⟨
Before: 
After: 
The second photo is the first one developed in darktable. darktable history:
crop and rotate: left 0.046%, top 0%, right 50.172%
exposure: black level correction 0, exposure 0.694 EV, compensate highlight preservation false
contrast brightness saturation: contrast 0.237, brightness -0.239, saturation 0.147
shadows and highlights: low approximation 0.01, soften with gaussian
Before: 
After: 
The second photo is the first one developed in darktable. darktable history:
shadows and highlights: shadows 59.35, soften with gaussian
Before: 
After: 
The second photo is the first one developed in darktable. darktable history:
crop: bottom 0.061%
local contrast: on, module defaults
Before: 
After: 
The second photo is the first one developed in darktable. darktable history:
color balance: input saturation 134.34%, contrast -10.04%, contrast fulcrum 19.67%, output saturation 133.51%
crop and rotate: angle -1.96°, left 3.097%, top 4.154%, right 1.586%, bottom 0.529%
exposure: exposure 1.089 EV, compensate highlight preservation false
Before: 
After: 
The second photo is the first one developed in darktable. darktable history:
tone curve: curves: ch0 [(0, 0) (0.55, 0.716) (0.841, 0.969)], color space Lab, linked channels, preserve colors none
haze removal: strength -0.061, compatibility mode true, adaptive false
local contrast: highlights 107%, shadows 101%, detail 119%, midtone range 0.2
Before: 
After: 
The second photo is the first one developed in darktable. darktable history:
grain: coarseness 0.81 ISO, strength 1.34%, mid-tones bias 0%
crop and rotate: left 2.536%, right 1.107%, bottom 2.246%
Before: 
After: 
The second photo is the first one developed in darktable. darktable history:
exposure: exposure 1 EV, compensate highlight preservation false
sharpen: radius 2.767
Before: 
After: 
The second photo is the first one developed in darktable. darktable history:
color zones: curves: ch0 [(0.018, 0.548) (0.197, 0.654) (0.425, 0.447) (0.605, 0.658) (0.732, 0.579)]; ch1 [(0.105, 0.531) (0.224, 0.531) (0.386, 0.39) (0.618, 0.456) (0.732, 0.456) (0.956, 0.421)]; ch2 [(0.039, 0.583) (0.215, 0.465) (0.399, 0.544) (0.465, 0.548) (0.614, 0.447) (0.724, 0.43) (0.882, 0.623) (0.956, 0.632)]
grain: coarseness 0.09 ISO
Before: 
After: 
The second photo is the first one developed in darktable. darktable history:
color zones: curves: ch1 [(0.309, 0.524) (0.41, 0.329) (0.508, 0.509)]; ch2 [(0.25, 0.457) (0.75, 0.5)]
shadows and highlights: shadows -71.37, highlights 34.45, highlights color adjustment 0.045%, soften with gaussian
⟩
▸ TO DO: Rewrite the lines from the first one up to and including the line with "contrast brightness saturation: contrast", switching "developed" to "edited" and leaving everything else unchanged.

▸ WRITTEN ANSWER:
Before: 
After: 
The second photo is the first one edited in darktable. darktable history:
crop and rotate: left 0.046%, top 0%, right 50.172%
exposure: black level correction 0, exposure 0.694 EV, compensate highlight preservation false
contrast brightness saturation: contrast 0.237, brightness -0.239, saturation 0.147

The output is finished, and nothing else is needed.